Todo ritual supone una sumisión, un asentimiento voluntario a unas normas externas pero constantes, inmutables. Conforman también una semantización y un control sobre el tiempo y el espacio. Los lugares sagrados ordenan el resto de los espacios, son ejes del mundo y del cosmos. El tiempo sagrado, marcado por las festividades religiosas, ordena igualmente el tiempo profano. Frente al tiempo lineal que inevitablemente conduce a la destrucción y la muerte, el sagrado es cíclico, es un eterno retorno a un momento original y excepcional, en nuestro caso al nacimiento de Cristo en la Navidad o a su triunfo sobre la muerte con la Resurrección, por cierto, poco exaltada en Sevilla. Los momentos de la celebración de los ritos son por tanto momentos excepcionales, en espacios excepcionales o convertidos en ello para la ocasión, y únicos en el tiempo, se separan de la cotidianeidad y sus rutinas.

(Datos registrados)
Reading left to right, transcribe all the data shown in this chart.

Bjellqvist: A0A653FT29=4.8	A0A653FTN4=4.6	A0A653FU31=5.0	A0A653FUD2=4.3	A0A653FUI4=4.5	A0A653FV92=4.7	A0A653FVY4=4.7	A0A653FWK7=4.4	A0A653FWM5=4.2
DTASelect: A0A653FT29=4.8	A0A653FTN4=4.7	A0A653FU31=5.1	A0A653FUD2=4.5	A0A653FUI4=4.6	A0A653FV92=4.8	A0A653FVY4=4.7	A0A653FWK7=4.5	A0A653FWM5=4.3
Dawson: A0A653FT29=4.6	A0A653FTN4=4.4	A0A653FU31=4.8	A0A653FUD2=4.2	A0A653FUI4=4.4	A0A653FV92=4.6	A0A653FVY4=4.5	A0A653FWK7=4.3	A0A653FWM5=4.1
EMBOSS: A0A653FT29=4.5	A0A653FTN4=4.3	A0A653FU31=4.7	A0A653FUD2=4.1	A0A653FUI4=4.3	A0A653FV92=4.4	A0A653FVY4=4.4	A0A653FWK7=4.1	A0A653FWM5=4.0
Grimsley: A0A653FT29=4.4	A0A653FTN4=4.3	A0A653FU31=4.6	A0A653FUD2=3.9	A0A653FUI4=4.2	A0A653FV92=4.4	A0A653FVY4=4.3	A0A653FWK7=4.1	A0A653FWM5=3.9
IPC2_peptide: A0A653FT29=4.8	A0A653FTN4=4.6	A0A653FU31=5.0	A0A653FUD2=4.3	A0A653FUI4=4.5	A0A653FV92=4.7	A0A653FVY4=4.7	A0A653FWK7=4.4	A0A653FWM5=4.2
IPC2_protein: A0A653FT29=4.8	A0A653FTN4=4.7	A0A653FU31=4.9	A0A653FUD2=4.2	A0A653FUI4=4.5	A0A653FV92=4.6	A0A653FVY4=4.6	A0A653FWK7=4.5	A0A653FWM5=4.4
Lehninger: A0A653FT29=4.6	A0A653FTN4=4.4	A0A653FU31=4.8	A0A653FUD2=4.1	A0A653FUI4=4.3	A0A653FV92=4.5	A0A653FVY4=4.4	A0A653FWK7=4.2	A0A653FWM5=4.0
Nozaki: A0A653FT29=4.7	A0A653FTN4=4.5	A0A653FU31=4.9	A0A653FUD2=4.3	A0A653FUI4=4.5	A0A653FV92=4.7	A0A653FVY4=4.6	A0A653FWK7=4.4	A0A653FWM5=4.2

[ENUNCIADO 1] Explica, según el fragmento, por qué los momentos en que se celebran los ritos se consideran excepcionales.
[ENUNCIADO 2] Transcribe del fragmento el pasaje que va desde "Todo ritual supone" hasta "y sus rutinas.".
[ENUNCIADO 3]
Responde a estas preguntas a partir del fragmento:
(a) ¿Qué ordenan los lugares sagrados?
(b) ¿Qué marca el tiempo sagrado?
(c) ¿Cómo se exalta la Resurrección en Sevilla?
Las filas no guardan ninguna relación con el fragmento.

[SOLUCIÓN 1] El tiempo sagrado es cíclico, un eterno retorno a un momento original y excepcional, como el nacimiento de Cristo en la Navidad o su triunfo sobre la muerte con la Resurrección. Por eso los momentos de celebración de los ritos son excepcionales, se dan en espacios excepcionales o convertidos en ello para la ocasión, son únicos en el tiempo y se separan de la cotidianeidad y sus rutinas.

[SOLUCIÓN 2]
Todo ritual supone una sumisión, un asentimiento voluntario a unas normas externas pero constantes, inmutables. Conforman también una semantización y un control sobre el tiempo y el espacio. Los lugares sagrados ordenan el resto de los espacios, son ejes del mundo y del cosmos. El tiempo sagrado, marcado por las festividades religiosas, ordena igualmente el tiempo profano. Frente al tiempo lineal que inevitablemente conduce a la destrucción y la muerte, el sagrado es cíclico, es un eterno retorno a un momento original y excepcional, en nuestro caso al nacimiento de Cristo en la Navidad o a su triunfo sobre la muerte con la Resurrección, por cierto, poco exaltada en Sevilla. Los momentos de la celebración de los ritos son por tanto momentos excepcionales, en espacios excepcionales o convertidos en ello para la ocasión, y únicos en el tiempo, se separan de la cotidianeidad y sus rutinas.

[SOLUCIÓN 3]
(a) El resto de los espacios; son ejes del mundo y del cosmos.
(b) Las festividades religiosas.
(c) Poco.